- _EXERCISE OBJECTIVE_:
Please rewrite all of the records below, substituting "Figure at" for every "Person at" and keeping everything else the same. Leave the pictures out of your answer.

------------------------------------

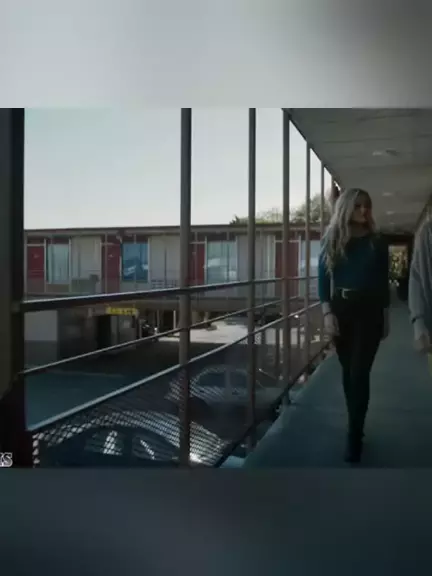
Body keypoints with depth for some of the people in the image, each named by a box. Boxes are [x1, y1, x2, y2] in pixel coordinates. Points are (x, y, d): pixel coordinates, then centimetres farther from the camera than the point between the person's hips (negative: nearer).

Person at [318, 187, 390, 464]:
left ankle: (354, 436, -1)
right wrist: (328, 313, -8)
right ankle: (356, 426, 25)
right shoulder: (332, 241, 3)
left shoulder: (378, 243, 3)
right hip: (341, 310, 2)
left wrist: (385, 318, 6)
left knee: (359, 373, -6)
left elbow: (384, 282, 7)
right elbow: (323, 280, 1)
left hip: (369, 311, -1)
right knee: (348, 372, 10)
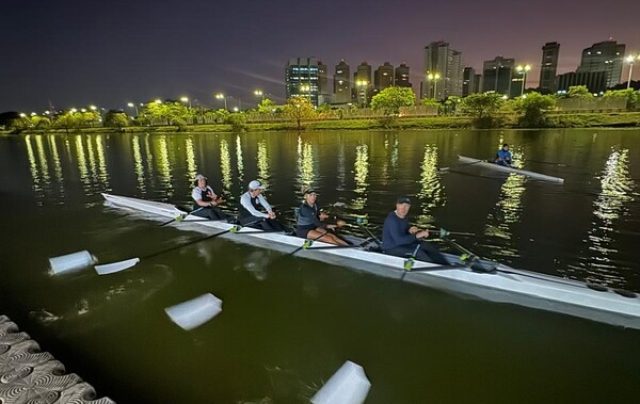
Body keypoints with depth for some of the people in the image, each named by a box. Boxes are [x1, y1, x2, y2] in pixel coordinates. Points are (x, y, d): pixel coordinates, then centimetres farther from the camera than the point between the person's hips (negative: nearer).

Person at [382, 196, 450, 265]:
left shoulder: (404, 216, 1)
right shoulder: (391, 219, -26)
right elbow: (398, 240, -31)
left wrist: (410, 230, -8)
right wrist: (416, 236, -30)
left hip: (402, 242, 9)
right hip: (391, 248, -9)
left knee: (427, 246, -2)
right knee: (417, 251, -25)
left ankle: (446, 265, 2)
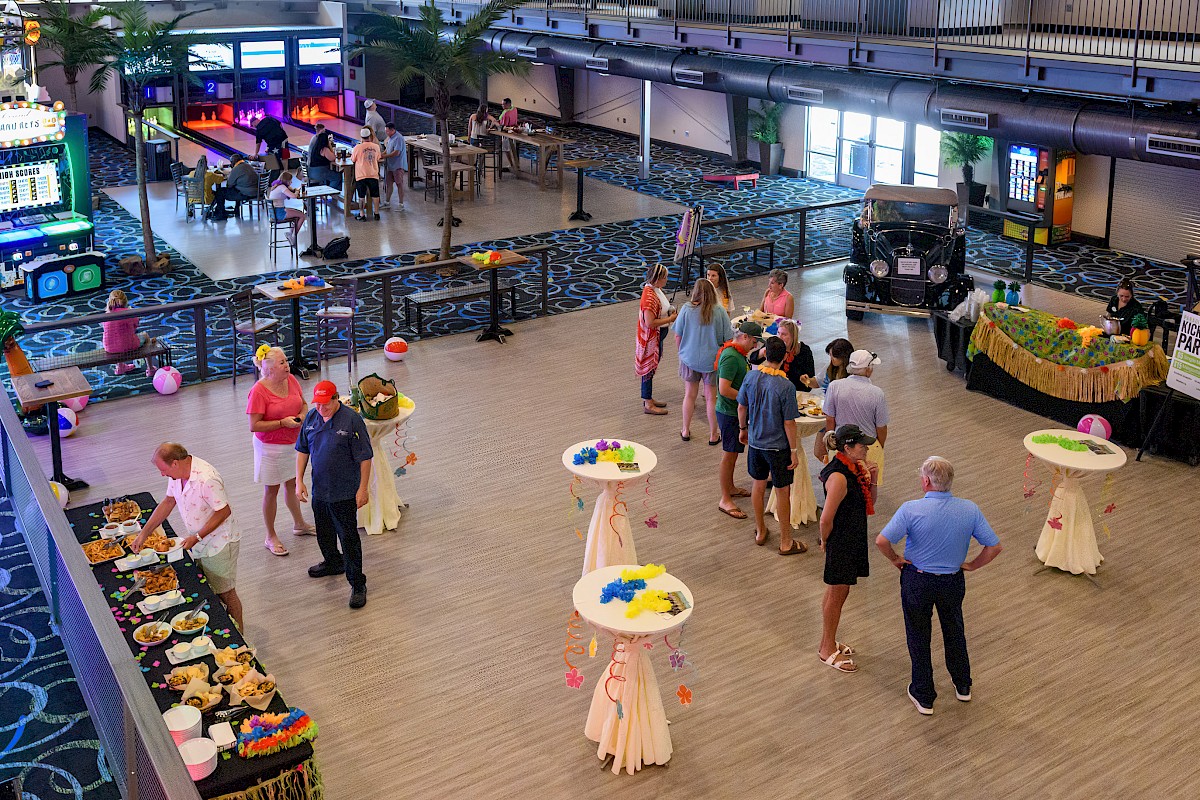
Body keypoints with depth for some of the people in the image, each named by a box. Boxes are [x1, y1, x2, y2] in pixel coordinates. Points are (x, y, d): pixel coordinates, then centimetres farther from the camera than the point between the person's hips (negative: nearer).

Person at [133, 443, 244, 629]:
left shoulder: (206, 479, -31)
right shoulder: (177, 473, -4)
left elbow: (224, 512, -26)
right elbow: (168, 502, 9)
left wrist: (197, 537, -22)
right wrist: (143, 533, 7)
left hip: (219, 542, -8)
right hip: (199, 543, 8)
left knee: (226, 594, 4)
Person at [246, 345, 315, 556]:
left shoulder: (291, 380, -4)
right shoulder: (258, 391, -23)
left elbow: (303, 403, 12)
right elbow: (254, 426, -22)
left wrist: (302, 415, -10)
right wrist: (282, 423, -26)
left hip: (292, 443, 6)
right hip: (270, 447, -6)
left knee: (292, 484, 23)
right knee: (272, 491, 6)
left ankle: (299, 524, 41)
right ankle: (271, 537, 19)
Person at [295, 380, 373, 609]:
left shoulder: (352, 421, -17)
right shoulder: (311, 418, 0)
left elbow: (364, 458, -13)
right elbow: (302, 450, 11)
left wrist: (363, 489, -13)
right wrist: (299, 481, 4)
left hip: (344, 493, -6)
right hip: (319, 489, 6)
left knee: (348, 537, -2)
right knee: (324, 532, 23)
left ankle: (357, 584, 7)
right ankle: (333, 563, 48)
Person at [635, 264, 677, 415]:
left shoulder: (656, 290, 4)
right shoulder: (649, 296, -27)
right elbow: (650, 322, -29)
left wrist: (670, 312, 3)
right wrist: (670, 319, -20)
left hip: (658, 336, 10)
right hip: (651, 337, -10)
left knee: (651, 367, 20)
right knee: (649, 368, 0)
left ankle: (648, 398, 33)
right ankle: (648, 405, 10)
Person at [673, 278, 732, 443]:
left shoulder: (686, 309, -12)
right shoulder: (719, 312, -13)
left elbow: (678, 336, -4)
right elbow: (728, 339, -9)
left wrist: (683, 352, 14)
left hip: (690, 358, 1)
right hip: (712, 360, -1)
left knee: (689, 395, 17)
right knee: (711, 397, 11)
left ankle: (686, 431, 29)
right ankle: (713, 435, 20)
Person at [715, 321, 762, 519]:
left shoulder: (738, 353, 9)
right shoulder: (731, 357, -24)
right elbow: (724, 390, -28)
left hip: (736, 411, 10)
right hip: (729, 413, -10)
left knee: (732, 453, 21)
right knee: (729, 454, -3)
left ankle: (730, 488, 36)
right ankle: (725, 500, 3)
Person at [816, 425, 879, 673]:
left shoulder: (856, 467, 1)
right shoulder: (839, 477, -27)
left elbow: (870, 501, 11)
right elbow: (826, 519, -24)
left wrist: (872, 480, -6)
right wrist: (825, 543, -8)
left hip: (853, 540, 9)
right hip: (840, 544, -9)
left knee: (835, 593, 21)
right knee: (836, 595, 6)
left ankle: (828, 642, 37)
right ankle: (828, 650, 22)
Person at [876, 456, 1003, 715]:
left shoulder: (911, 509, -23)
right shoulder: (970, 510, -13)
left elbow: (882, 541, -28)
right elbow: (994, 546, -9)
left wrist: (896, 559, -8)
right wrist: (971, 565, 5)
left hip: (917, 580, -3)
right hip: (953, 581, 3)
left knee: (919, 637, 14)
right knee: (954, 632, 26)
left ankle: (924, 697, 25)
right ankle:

------------------------------------

- _SOLUTION_:
Body keypoints with depth for some of the people in the image, each named by a box. Boxes are [x1, y1, x2, y2] in pixel coordinates. Points are (x, y, d): pixel coordinates, then centimetres farther from the camera than the point between the person's hips (negative: nearer).

Figure at [318, 187, 390, 464]:
left ankle: (354, 436, -1)
right wrist: (328, 313, -8)
right ankle: (356, 426, 25)
right shoulder: (332, 241, 3)
left shoulder: (378, 243, 3)
right hip: (341, 310, 2)
left wrist: (385, 318, 6)
left knee: (359, 373, -6)
left elbow: (384, 282, 7)
right elbow: (323, 280, 1)
left hip: (369, 311, -1)
right knee: (348, 372, 10)
Body keypoints with depth for some of the people in the image, each named by a box. Boxes are [x1, y1, x2, y2] in pixel coordinates. Points are (x, y, d): pixel coordinates, then centimetres farther from the camera than the point between the person's hips (negative: nearer).

Figure at [382, 196, 450, 265]:
left shoulder: (404, 216, 1)
right shoulder: (391, 219, -26)
right elbow: (398, 240, -31)
left wrist: (410, 230, -8)
right wrist: (416, 236, -30)
left hip: (402, 242, 9)
right hip: (391, 248, -9)
left knee: (427, 246, -2)
right knee: (417, 251, -25)
left ankle: (446, 265, 2)
Body keypoints with depth for some of the people in the image, each named by a box. Boxes are [x1, y1, x2, y2] in pixel coordinates. Points are (x, y, d): pixel coordinates, then centimetres farther from the camera than the point between the person's hips (negative: nearer).

Figure at [133, 443, 244, 629]:
left shoulder: (206, 479, -31)
right shoulder: (177, 473, -4)
left elbow: (224, 512, -26)
right elbow: (168, 502, 9)
left wrist: (197, 537, -22)
right wrist: (143, 533, 7)
left hip: (219, 542, -8)
right hip: (199, 543, 8)
left knee: (226, 594, 4)
Figure at [246, 345, 315, 556]:
left shoulder: (291, 380, -4)
right shoulder: (258, 391, -23)
left elbow: (303, 403, 12)
right elbow: (254, 426, -22)
left wrist: (302, 415, -10)
right wrist: (282, 423, -26)
left hip: (292, 443, 6)
right hip: (270, 447, -6)
left knee: (292, 484, 23)
right knee: (272, 491, 6)
left ankle: (299, 524, 41)
right ankle: (271, 537, 19)
Figure at [295, 380, 373, 609]:
left shoulder: (352, 421, -17)
right shoulder: (311, 418, 0)
left elbow: (364, 458, -13)
right elbow: (302, 450, 11)
left wrist: (363, 489, -13)
right wrist: (299, 481, 4)
left hip: (344, 493, -6)
right hip: (319, 489, 6)
left knee: (348, 537, -2)
right knee: (324, 532, 23)
left ankle: (357, 584, 7)
right ankle: (333, 563, 48)
Figure at [635, 264, 677, 415]:
left shoulder: (656, 290, 4)
right shoulder: (649, 296, -27)
right elbow: (650, 322, -29)
left wrist: (670, 312, 3)
right wrist: (670, 319, -20)
left hip: (658, 336, 10)
right hip: (651, 337, -10)
left knee: (651, 367, 20)
right knee: (649, 368, 0)
left ankle: (648, 398, 33)
right ankle: (648, 405, 10)
Figure at [673, 278, 732, 443]:
left shoulder: (686, 309, -12)
right shoulder: (719, 312, -13)
left elbow: (678, 336, -4)
right elbow: (728, 339, -9)
left wrist: (683, 352, 14)
left hip: (690, 358, 1)
right hip: (712, 360, -1)
left knee: (689, 395, 17)
right knee: (711, 397, 11)
left ankle: (686, 431, 29)
right ankle: (713, 435, 20)
Figure at [715, 321, 762, 519]:
left shoulder: (738, 353, 9)
right shoulder: (731, 357, -24)
right elbow: (724, 390, -28)
left hip: (736, 411, 10)
right hip: (729, 413, -10)
left knee: (732, 453, 21)
right knee: (729, 454, -3)
left ankle: (730, 488, 36)
right ankle: (725, 500, 3)
Figure at [816, 425, 879, 673]:
left shoulder: (856, 467, 1)
right shoulder: (839, 477, -27)
left elbow: (870, 501, 11)
right elbow: (826, 519, -24)
left wrist: (872, 480, -6)
right wrist: (825, 543, -8)
left hip: (853, 540, 9)
right hip: (840, 544, -9)
left knee: (835, 593, 21)
right knee: (836, 595, 6)
left ankle: (828, 642, 37)
right ankle: (828, 650, 22)
Figure at [876, 456, 1003, 715]:
left shoulder: (911, 509, -23)
right shoulder: (970, 510, -13)
left elbow: (882, 541, -28)
right elbow: (994, 546, -9)
left wrist: (896, 559, -8)
right wrist: (971, 565, 5)
left hip: (917, 580, -3)
right hip: (953, 581, 3)
left knee: (919, 637, 14)
right knee: (954, 632, 26)
left ankle: (924, 697, 25)
right ankle:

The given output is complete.